Document text -
Hello, everyone. We've all had incidents. They're unexpected, they're stressful, and sometimes in management, there's inevitable questions that creep up. What can we do to prevent this from ever happening again? What caused this? Why did this take so long to fix? The organizations I've worked in, and the research that myself and my team has done in this space has shown the following responses to the question of why do we do postmortems. I'm honestly not sure. Management wants us to. It gives the engineers space to vent. I think people would be mad if we didn't. We have obligations to customers. We have tracking purposes. We want to see if we're getting better, or we want to have the answers to the board's questions. I think we all know that some form of post-incident review is important, but we don't all agree on why it's important.

We want to make efforts to improve. We want to show that we're improving, but we're spinning our wheels in a lot of ways because we're not actually making efforts to improve the post-incident reviews themselves. We're making efforts to try to stop incidents. But without making efforts to try to improve the postmortem reviews or improve the incident reviews, we're actually not going to improve incidents on any level. The good news is incident analysis can be trained and aided, but it has to be trained and aided to be improved upon. In this very conference before, John Allspaw has talked to us about how the metrics we are tracking today, like MTTR and MTTD and number of incidents, are actually shallow metrics. Right? I get why we're tracking those things. It's an emotional release. It's something that can make us feel better.

But he posed an open question and challenge to the audience. He said, "Where are the people in this tracking, and where are you?" We haven't changed much as an industry in this regard. Gathering useful data about incidents does not come for free. You need time and space to determine it, and today I'm going to talk to you about why giving this time and space to your engineers and to your organizations to improve post-incident reviews can actually work within your favor. It can give you that ROI you're looking for and level up your entire organization. And I'm going to tell you about this through multiple stories that I've experienced myself and new paths on how you can do this in ways that are not disruptive to your business and next steps for you to embark on.

Data extracts -
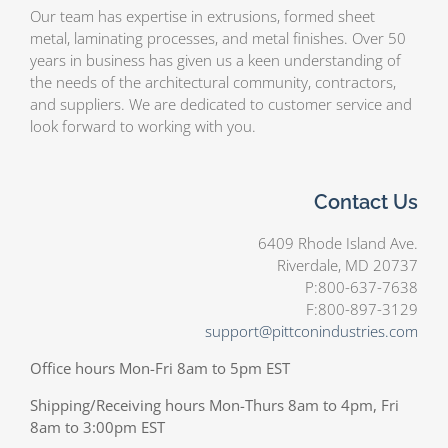
Our team has expertise in extrusions, formed sheet
metal, laminating processes, and metal finishes. Over 50
years in business has given us a keen understanding of
the needs of the architectural community, contractors,
and suppliers. We are dedicated to customer service and
look forward to working with you.
Contact Us
6409 Rhode Island Ave.
Riverdale, MD 20737
P:800-637-7638
F:800-897-3129
support@pittconindustries.com
Office hours Mon-Fri 8am to 5pm EST
Shipping/Receiving hours Mon-Thurs 8am to 4pm, Fri
8am to 3:00pm EST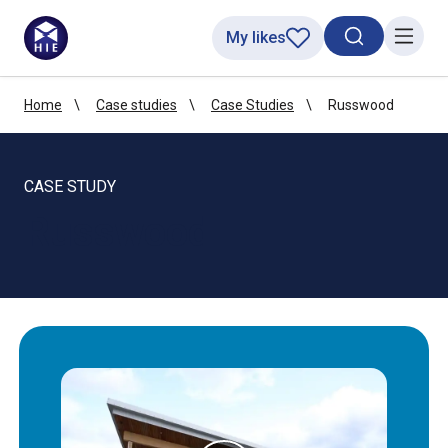
My likes
Search toggl
Menu
Home
Case studies
Case Studies
Russwood
CASE STUDY
Russwood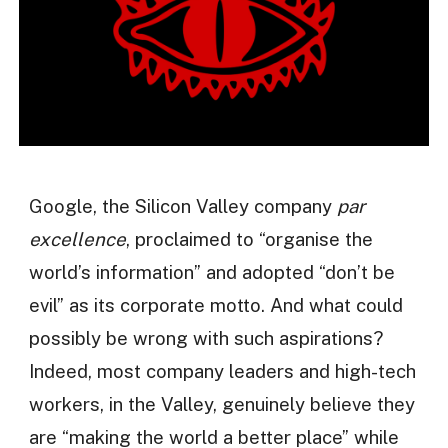
Google, the Silicon Valley company
par
excellence
, proclaimed to “organise the
world’s information” and adopted “don’t be
evil” as its corporate motto. And what could
possibly be wrong with such aspirations?
Indeed, most company leaders and high-tech
workers, in the Valley, genuinely believe they
are “making the world a better place” while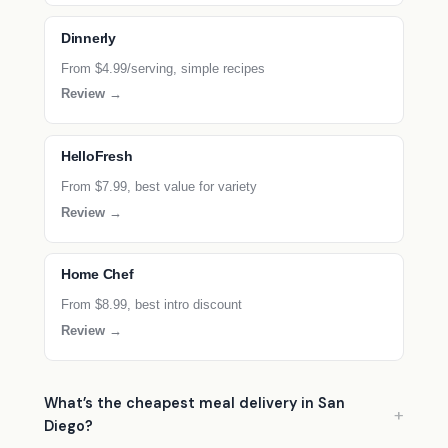
Dinnerly
From $4.99/serving, simple recipes
Review →
HelloFresh
From $7.99, best value for variety
Review →
Home Chef
From $8.99, best intro discount
Review →
What’s the cheapest meal delivery in San
Diego?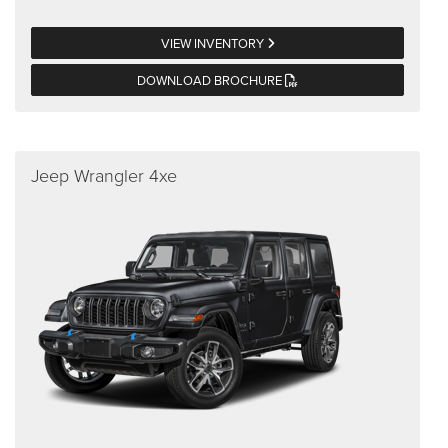
VIEW INVENTORY
DOWNLOAD BROCHURE
Jeep Wrangler 4xe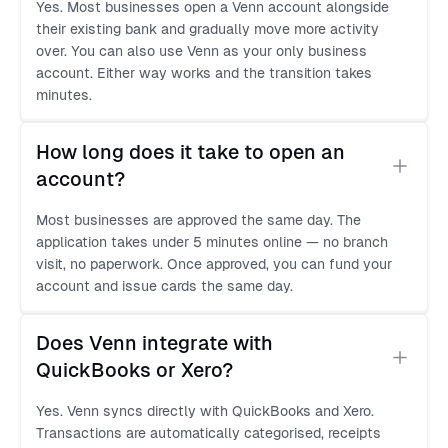
Yes. Most businesses open a Venn account alongside
their existing bank and gradually move more activity
over. You can also use Venn as your only business
account. Either way works and the transition takes
minutes.
How long does it take to open an 
account?
Most businesses are approved the same day. The
application takes under 5 minutes online — no branch
visit, no paperwork. Once approved, you can fund your
account and issue cards the same day.
Does Venn integrate with 
QuickBooks or Xero?
Yes. Venn syncs directly with QuickBooks and Xero.
Transactions are automatically categorised, receipts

Assignment 1 - In the talk on post-incident reviews, who is said to have called MTTR, MTTD and the number of incidents shallow metrics at this conference before?
Assignment 2 - Write the next part of the talk on post-incident reviews, picking up after its final sentence.
The material after the talk is separate from it.

Exercise answer 1 - John Allspaw.

Exercise answer 2 -
Spoiler alert, sometimes a thorough analysis or incident review actually reveals things that we're not ready to see, hear, or change yet. So as leaders, we have to be open to hearing some of these things. I'm Nora Jones. I've seen this on the front lines as a software engineer, as a manager, and now as I'm running my own organization. In 2017, I keynoted at AWS re:Invent to an audience of around 50,000 people about the benefits of chaos engineering, purposefully injecting failure in production, and my experiences implementing it at Jet.com, which is now Walmart, and Netflix. And most recently, I started my own company based on a need I saw for the importance and value add to the whole business of a good post-incident review. However, I also saw the barrier to entry of getting folks to work on that.

I started an online community called Learning From Incidents in Software. This community is full of over 300 people in the software industry, and we're sharing our experiences with incidents, we're sharing our experiences with incident review, and we have folks from all over the industry. That led me to starting my own organization to help companies get more ROI from post-incident reviews at Jeli. This equation is in a book called "Seeing What Others Don't" by Gary Klein. Gary Klein is a cognitive psychologist who studies experts and expertise in organizations. This metric he came up with is performance improvement is the combination of error reduction plus insight generation. You can't have one without the other, yet we focus as an industry way too much on the error reduction piece and not on the insight generation piece.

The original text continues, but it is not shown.